Rockfort Mineral Bath
This bath, located on the margins of Kingston, is a few minutes’ drive from the Norman Manley International Airport. The waters of Rockfort Mineral Bath have proven therapeutic and healing properties. The Bath comprises several pools (to which the healing spring pours into), snack bars, lockers, changing rooms and a picnic lawn.
Places of Interest
Formerly known as Montgomery Corner, after a Lieutenant Montgomery. He was allegedly thrown by his horse and dragged to that spot where he died. Marking the heart of Cross Roads is a clock tower, erected to the memory of servicemen from Kingston and St. Andrew who died in the Second World War.
The seventh largest harbor in the world, considered one of the finest anchorages.
Jamaica’s House of Representatives meets at Gordon House, located at the corner of Duke and Beeston Streets in Kingston. Built in 1960, Gordon House is named after one of Jamaica’s National Heroes, George William Gordon. Before 1960, the Legislature met at Headquarters House on the opposite side of Beeston Street.
The Jamaica Conference Centre, Ocean Boulevard
The Jamaica Conference Centre, an architectural masterpiece constructed in the late 1970s to house the International Law of the Sea Secretariat. The Centre is a venue for local and international conferences and seminars.
The National Gallery, 12 Ocean Boulevard, Kingston Mall
The National Gallery houses some of Jamaica’s invaluable art collections.
The Institute of Jamaica, 12 East Street
The Institute of Jamaica was established in 1879 for the development of literature, science and art. The National Library and the Natural History Division are the two main sections of the Institute.

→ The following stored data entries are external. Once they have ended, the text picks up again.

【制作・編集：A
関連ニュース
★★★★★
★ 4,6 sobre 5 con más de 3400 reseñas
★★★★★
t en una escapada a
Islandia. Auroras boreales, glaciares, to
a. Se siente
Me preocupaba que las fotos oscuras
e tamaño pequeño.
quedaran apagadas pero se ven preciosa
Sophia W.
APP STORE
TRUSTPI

Most of the population of Kingston is of African descent. East Indians and Chinese, minority ethnic groups, came to the country as indentured servants in the late 19th century. The Chinese occupy important roles in Jamaica's economy, especially in the retail markets. There is also a minority of Europeans, descendants of immigrants from Germany and Great Britain. Syrians and Lebanese form one of the most influential ethnic groups in the island. Edward Seaga, a Jamaican of Lebanese descent, served as the nation’s fifth Prime Minister from 1980 to 1989.
Kingston plays a central role in Jamaica's economy. Most of the economic activity takes place within Kingston. Most government ministries are sited in the city. The high population density of the capital city means that most monetary transactions occur in Kingston - stimulating much of Jamaica's economy. The city is also home to the highest number of schools, hospitals and universities anywhere in Jamaica. Kingston is also the island's main transportation hub and its largest seaport.
Many multinational conglomerates and financial institutions are headquartered in and around the Kingston Metropolitan Area. The city's major industries include tourism, apparel manufacturing, and shipping. Many international exports trade through the city's seaport, with major exports including bauxite, sugar and coffee.
Kingston is surrounded by the Blue Mountains, Red Hills, Long Mountain and the Kingston Harbor. The city is on the Liguanea plain, an alluvial plain alongside the Hope River. Kingston experiences frequent earthquakes, including the 1907 earthquake.